Pendant ce temps, les inscriptions au concours 2026 s’ouvrent, reconduisant le même système « inadapté et injuste », dénoncent les syndicats. Seulement 2 896 places sont proposées aux médecins, contre 4 000 réclamées. Une allocation de ressources insuffisante qui scelle le sort de centaines de praticiens compétents et expérimentés.
Arbitraire administratif et injustices répétées
Le système révèle une succession de dysfonctionnements qui rappellent l’inefficacité chronique de nos administrations publiques. Des agences régionales de santé tardent à délivrer les autorisations d’exercice nécessaires à l’inscription. Des candidats sont recalés avec des notes de 13 ou 14 sur 20 quand des postes restent vacants — parce que chaque jury de spécialité fixe librement sa barre minimale, créant ainsi une loterie inacceptable.
Plus grave encore : au moins 5 000 médecins étrangers sont employés depuis des années sous des statuts « dévoyés, donc illégaux » — stagiaires associés, faisant fonction d’internes — sans accès au concours de titularisation. Utilisés comme « main-d’œuvre invisible, bon marché », selon les syndicats, ils restent piégés dans un système où les directions d’établissements continuent de « les faire venir en masse ».
Une formation dégradée, une excellence compromise
Autre symptôme de la gestion chaotique : certains médecins titularisés sont envoyés en stage dans des déserts médicaux, dans des établissements non agréés pour la formation. D’autres se retrouvent en « stages à compétences limitées » — dans de petites maternités avec « une volumétrie d’accouchements insuffisante » pour se former correctement. L’excellence de la formation médicale, pierre angulaire de la qualité sanitaire française, se trouve compromise par l’improvisation administrative.
Les promesses qui ne coûtent rien
Le ministère de la Santé assure que « cinq mesures de simplification administrative sont en concertation », avec un horizon à l’été. Les modifications législatives interviendront « dès que possible ». Des formules creuses que les représentants syndicaux ne peuvent entendre que comme de la poudre aux yeux.
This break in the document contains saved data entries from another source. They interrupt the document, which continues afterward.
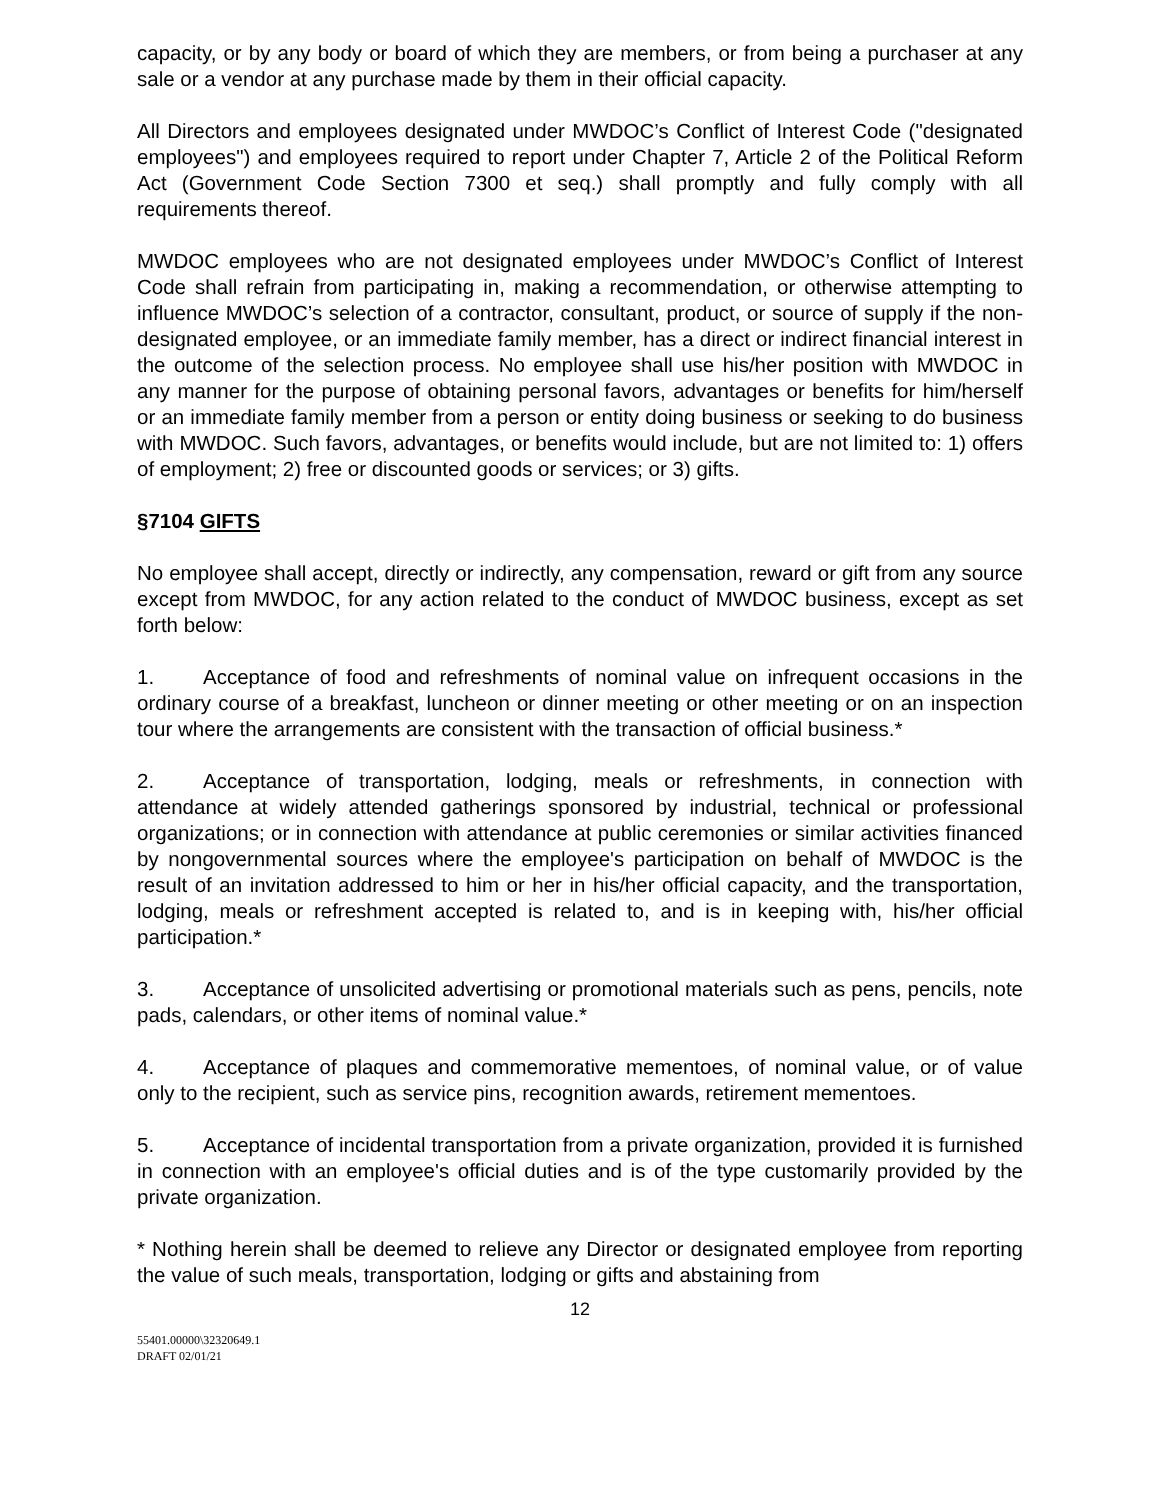capacity, or by any body or board of which they are members, or from being a purchaser at any sale or a vendor at any purchase made by them in their official capacity.
All Directors and employees designated under MWDOC’s Conflict of Interest Code ("designated employees") and employees required to report under Chapter 7, Article 2 of the Political Reform Act (Government Code Section 7300 et seq.) shall promptly and fully comply with all requirements thereof.
MWDOC employees who are not designated employees under MWDOC’s Conflict of Interest Code shall refrain from participating in, making a recommendation, or otherwise attempting to influence MWDOC’s selection of a contractor, consultant, product, or source of supply if the non-designated employee, or an immediate family member, has a direct or indirect financial interest in the outcome of the selection process. No employee shall use his/her position with MWDOC in any manner for the purpose of obtaining personal favors, advantages or benefits for him/herself or an immediate family member from a person or entity doing business or seeking to do business with MWDOC. Such favors, advantages, or benefits would include, but are not limited to: 1) offers of employment; 2) free or discounted goods or services; or 3) gifts.
§7104 GIFTS
No employee shall accept, directly or indirectly, any compensation, reward or gift from any source except from MWDOC, for any action related to the conduct of MWDOC business, except as set forth below:
1. Acceptance of food and refreshments of nominal value on infrequent occasions in the ordinary course of a breakfast, luncheon or dinner meeting or other meeting or on an inspection tour where the arrangements are consistent with the transaction of official business.*
2. Acceptance of transportation, lodging, meals or refreshments, in connection with attendance at widely attended gatherings sponsored by industrial, technical or professional organizations; or in connection with attendance at public ceremonies or similar activities financed by nongovernmental sources where the employee's participation on behalf of MWDOC is the result of an invitation addressed to him or her in his/her official capacity, and the transportation, lodging, meals or refreshment accepted is related to, and is in keeping with, his/her official participation.*
3. Acceptance of unsolicited advertising or promotional materials such as pens, pencils, note pads, calendars, or other items of nominal value.*
4. Acceptance of plaques and commemorative mementoes, of nominal value, or of value only to the recipient, such as service pins, recognition awards, retirement mementoes.
5. Acceptance of incidental transportation from a private organization, provided it is furnished in connection with an employee's official duties and is of the type customarily provided by the private organization.
* Nothing herein shall be deemed to relieve any Director or designated employee from reporting the value of such meals, transportation, lodging or gifts and abstaining from
12
55401.00000\32320649.1
DRAFT 02/01/21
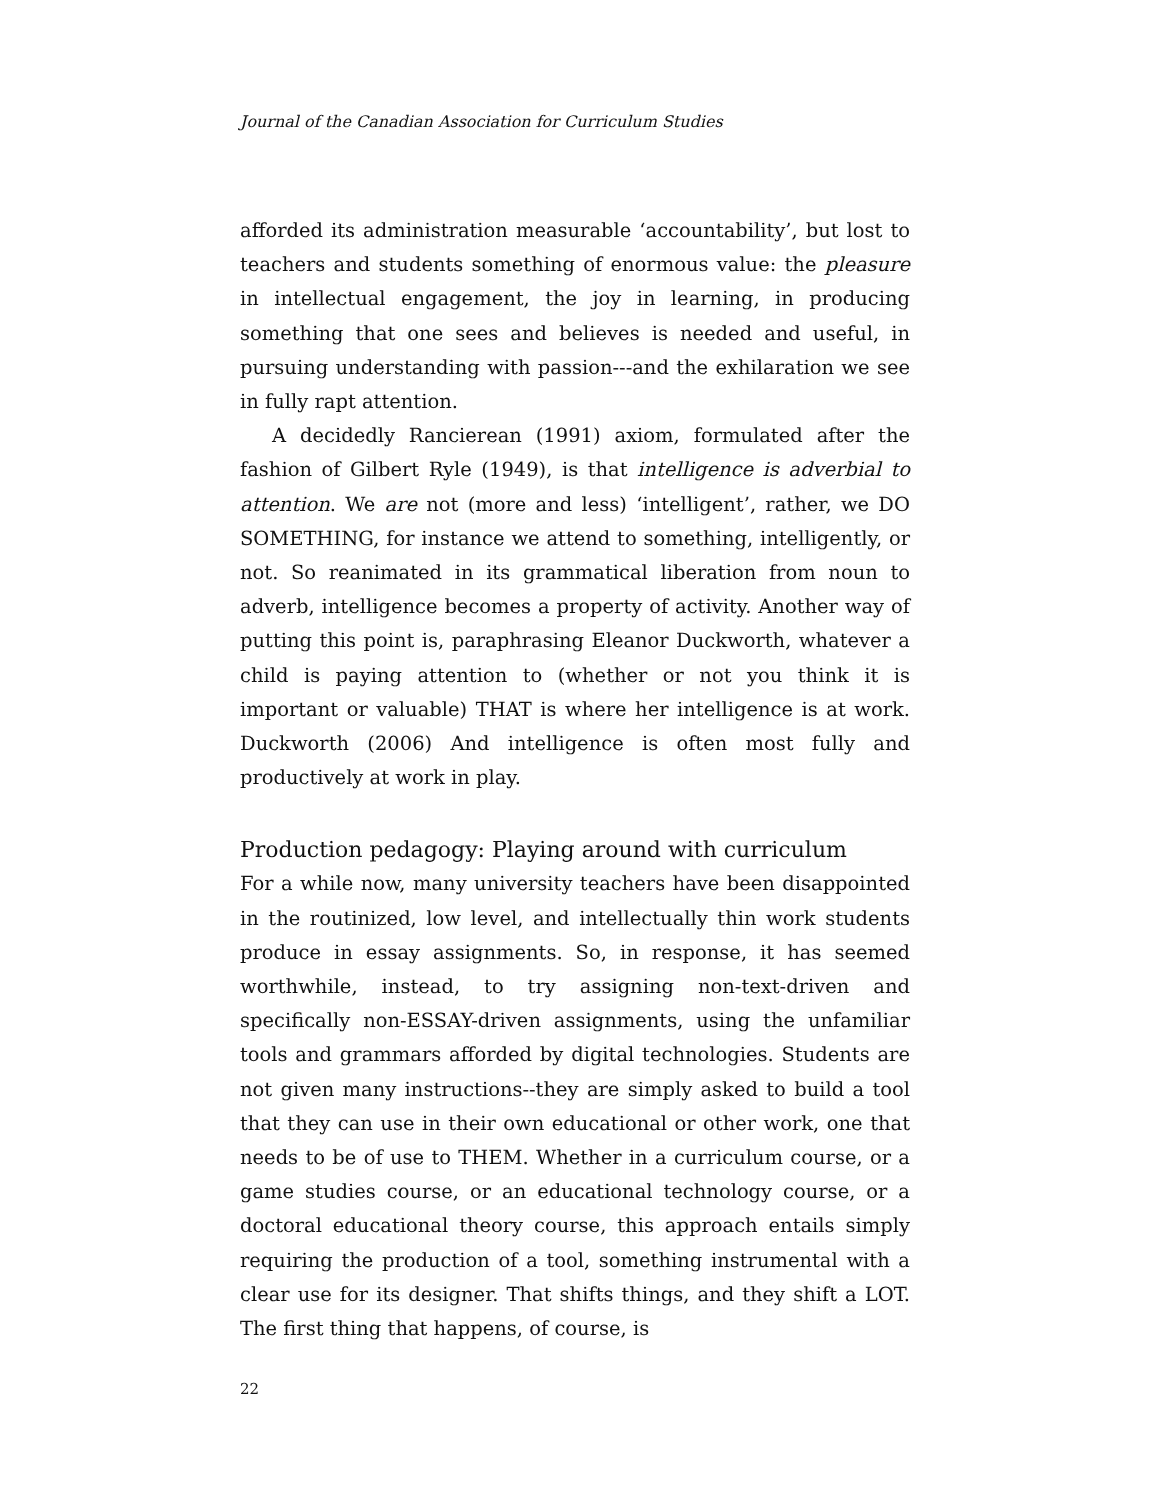Journal of the Canadian Association for Curriculum Studies
afforded its administration measurable ‘accountability’, but lost to teachers and students something of enormous value: the pleasure in intellectual engagement, the joy in learning, in producing something that one sees and believes is needed and useful, in pursuing understanding with passion---and the exhilaration we see in fully rapt attention.
A decidedly Rancierean (1991) axiom, formulated after the fashion of Gilbert Ryle (1949), is that intelligence is adverbial to attention. We are not (more and less) ‘intelligent’, rather, we DO SOMETHING, for instance we attend to something, intelligently, or not. So reanimated in its grammatical liberation from noun to adverb, intelligence becomes a property of activity. Another way of putting this point is, paraphrasing Eleanor Duckworth, whatever a child is paying attention to (whether or not you think it is important or valuable) THAT is where her intelligence is at work. Duckworth (2006) And intelligence is often most fully and productively at work in play.
Production pedagogy: Playing around with curriculum
For a while now, many university teachers have been disappointed in the routinized, low level, and intellectually thin work students produce in essay assignments. So, in response, it has seemed worthwhile, instead, to try assigning non-text-driven and specifically non-ESSAY-driven assignments, using the unfamiliar tools and grammars afforded by digital technologies. Students are not given many instructions--they are simply asked to build a tool that they can use in their own educational or other work, one that needs to be of use to THEM. Whether in a curriculum course, or a game studies course, or an educational technology course, or a doctoral educational theory course, this approach entails simply requiring the production of a tool, something instrumental with a clear use for its designer. That shifts things, and they shift a LOT. The first thing that happens, of course, is
22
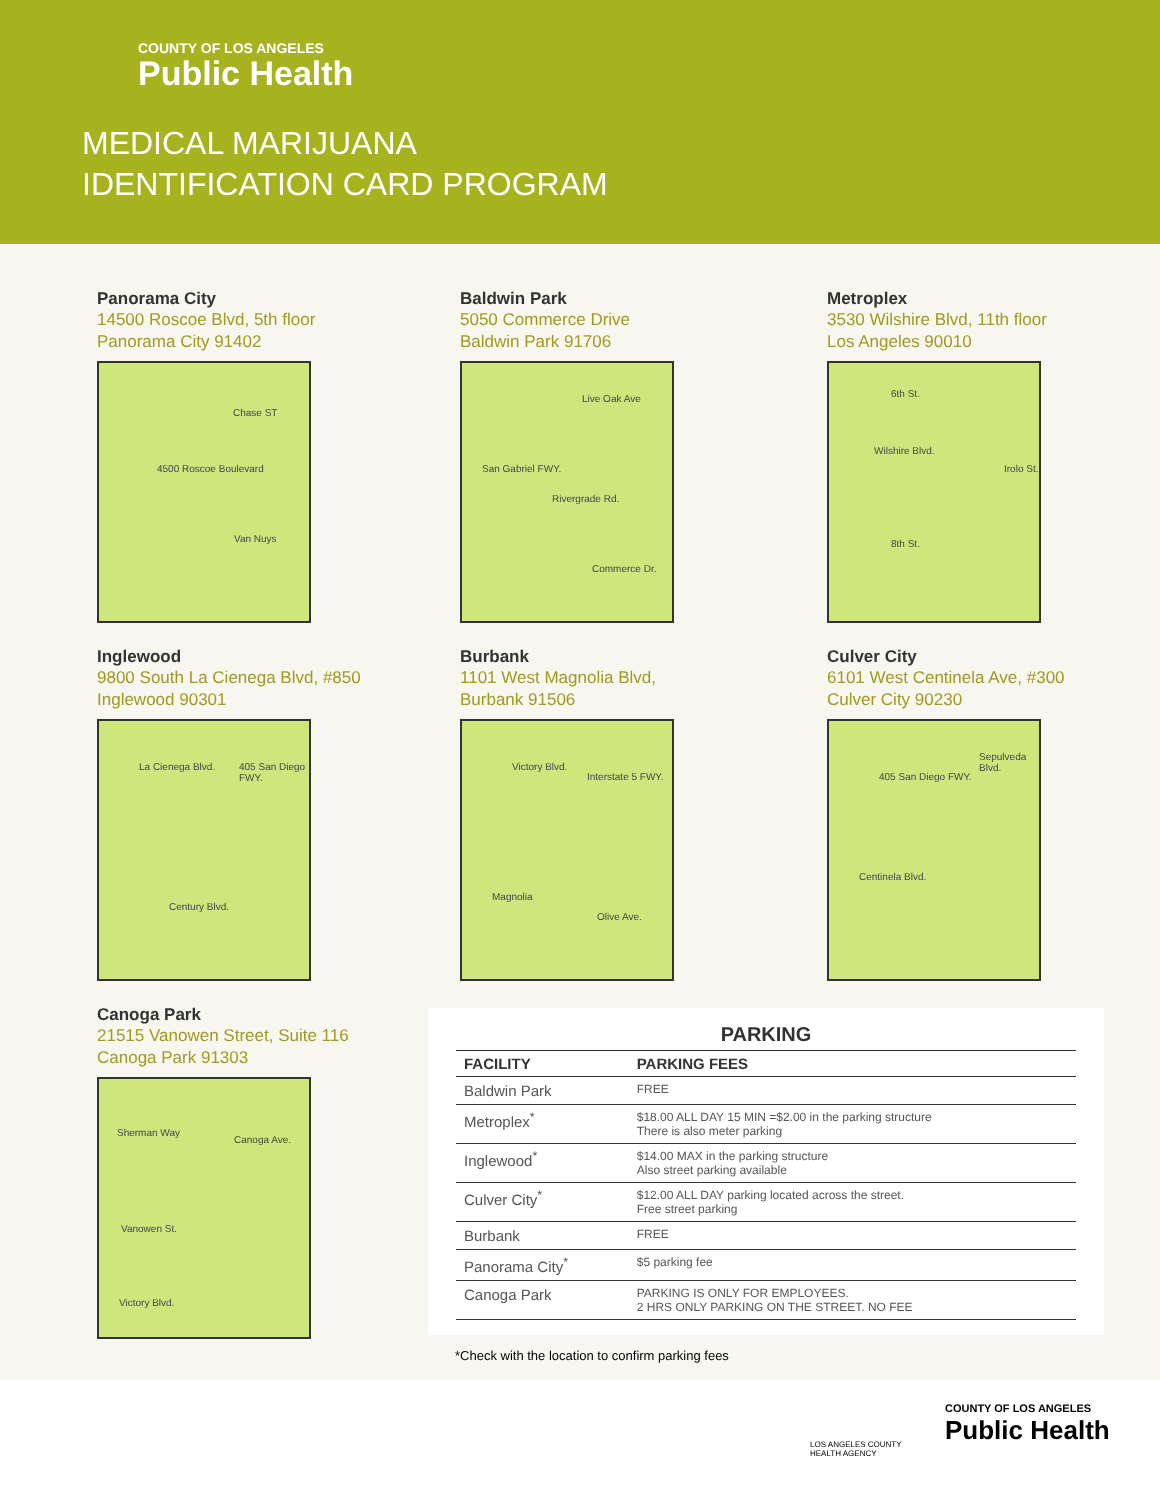COUNTY OF LOS ANGELES
Public Health
MEDICAL MARIJUANA
IDENTIFICATION CARD PROGRAM
Panorama City
14500 Roscoe Blvd, 5th floor
Panorama City 91402
Chase ST
4500 Roscoe Boulevard
Van Nuys
Baldwin Park
5050 Commerce Drive
Baldwin Park 91706
Live Oak Ave
San Gabriel FWY.
Rivergrade Rd.
Commerce Dr.
Metroplex
3530 Wilshire Blvd, 11th floor
Los Angeles 90010
6th St.
Wilshire Blvd.
Irolo St.
8th St.
Inglewood
9800 South La Cienega Blvd, #850
Inglewood 90301
La Cienega Blvd. 405 San Diego FWY.
Century Blvd.
Burbank
1101 West Magnolia Blvd,
Burbank 91506
Victory Blvd.
Interstate 5 FWY.
Magnolia
Olive Ave.
Culver City
6101 West Centinela Ave, #300
Culver City 90230
405 San Diego FWY.
Sepulveda Blvd.
Centinela Blvd.
Canoga Park
21515 Vanowen Street, Suite 116
Canoga Park 91303
Sherman Way
Canoga Ave.
Vanowen St.
Victory Blvd.
PARKING
| FACILITY | PARKING FEES |
| --- | --- |
| Baldwin Park | FREE |
| Metroplex<sup>*</sup> | $18.00 ALL DAY 15 MIN =$2.00 in the parking structure There is also meter parking |
| Inglewood<sup>*</sup> | $14.00 MAX in the parking structure Also street parking available |
| Culver City<sup>*</sup> | $12.00 ALL DAY parking located across the street. Free street parking |
| Burbank | FREE |
| Panorama City<sup>*</sup> | $5 parking fee |
| Canoga Park | PARKING IS ONLY FOR EMPLOYEES. 2 HRS ONLY PARKING ON THE STREET. NO FEE |
*Check with the location to confirm parking fees
LOS ANGELES COUNTY
HEALTH AGENCY
COUNTY OF LOS ANGELES
Public Health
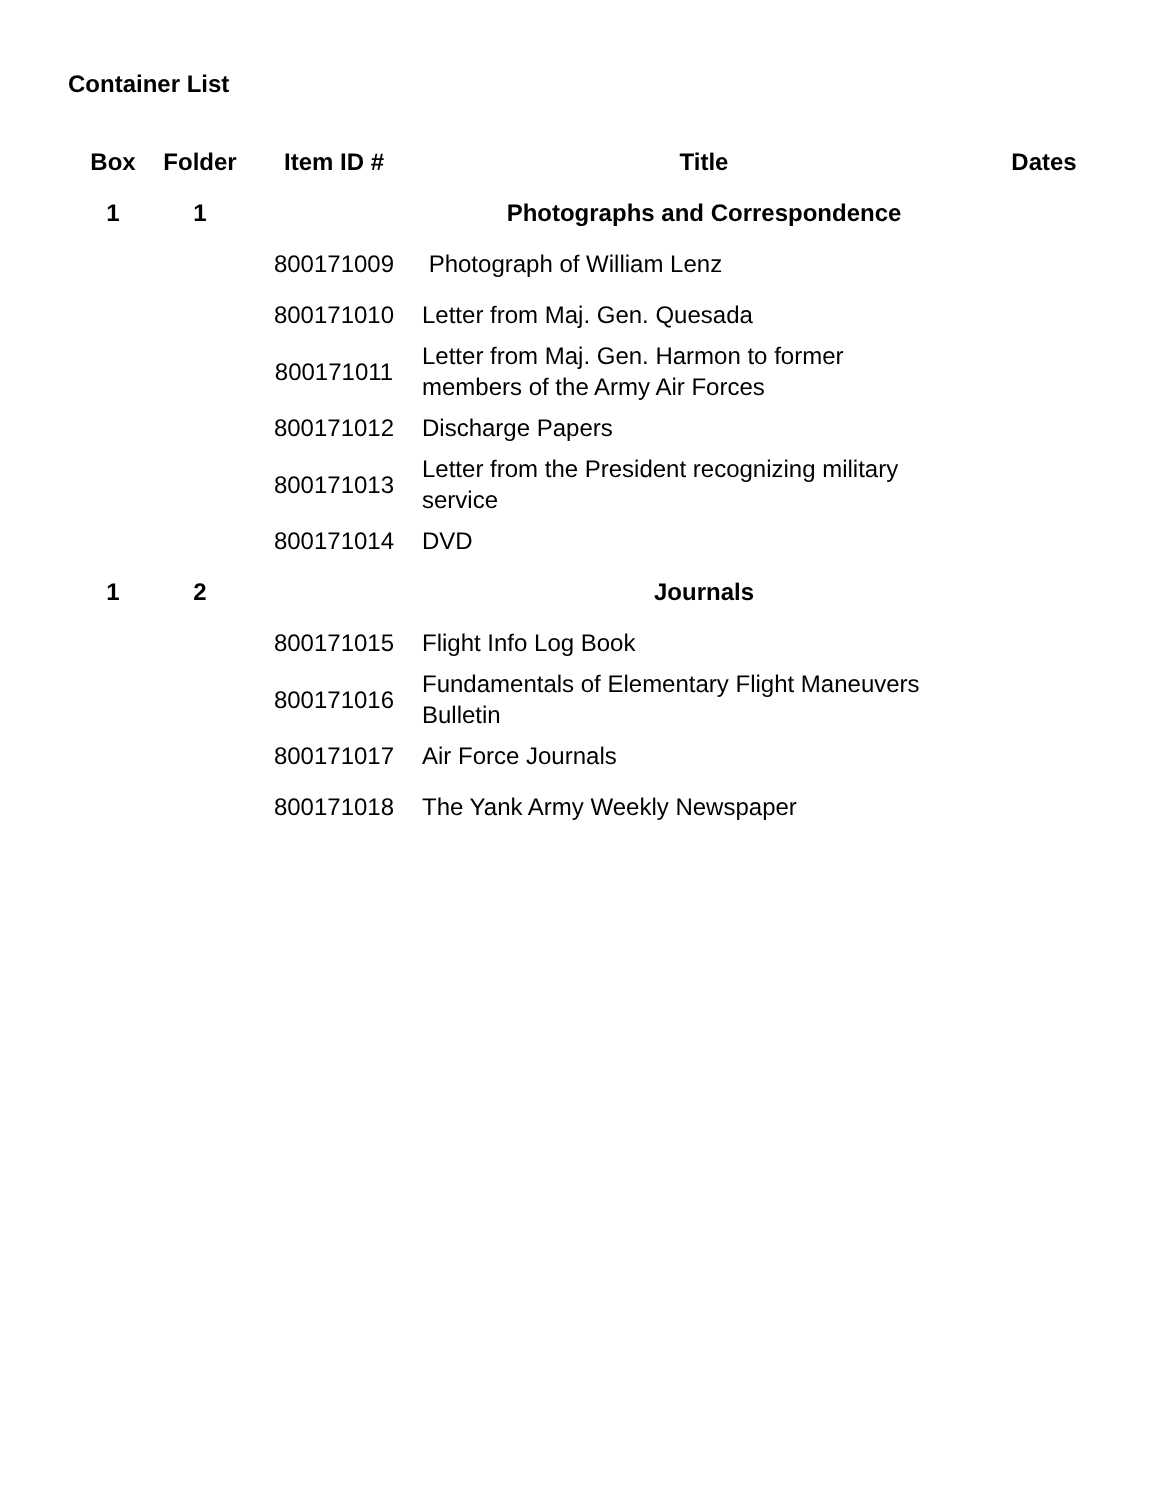Container List
| Box | Folder | Item ID # | Title | Dates |
| --- | --- | --- | --- | --- |
| 1 | 1 | | Photographs and Correspondence | |
| | | 800171009 | Photograph of William Lenz | |
| | | 800171010 | Letter from Maj. Gen. Quesada | |
| | | 800171011 | Letter from Maj. Gen. Harmon to former members of the Army Air Forces | |
| | | 800171012 | Discharge Papers | |
| | | 800171013 | Letter from the President recognizing military service | |
| | | 800171014 | DVD | |
| 1 | 2 | | Journals | |
| | | 800171015 | Flight Info Log Book | |
| | | 800171016 | Fundamentals of Elementary Flight Maneuvers Bulletin | |
| | | 800171017 | Air Force Journals | |
| | | 800171018 | The Yank Army Weekly Newspaper | |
Après une réunion au ministère, la CGT dénonce « la discordance » entre les déclarations politiques et « l’immobilisme » ambiant.
Pendant ce temps, les médecins étrangers titularisés demeurent « atomisés, terrorisés par l’absence d’avenir », note la source syndicale. Un gâchis humain et administratif intolérable pour un État qui prétend maîtriser ses services publics et honorer ses engagements envers ceux qui les font fonctionner.
La crise hospitalière de Nouvelle-Aquitaine n’attend pas les prochaines législatures. Elle presse maintenant.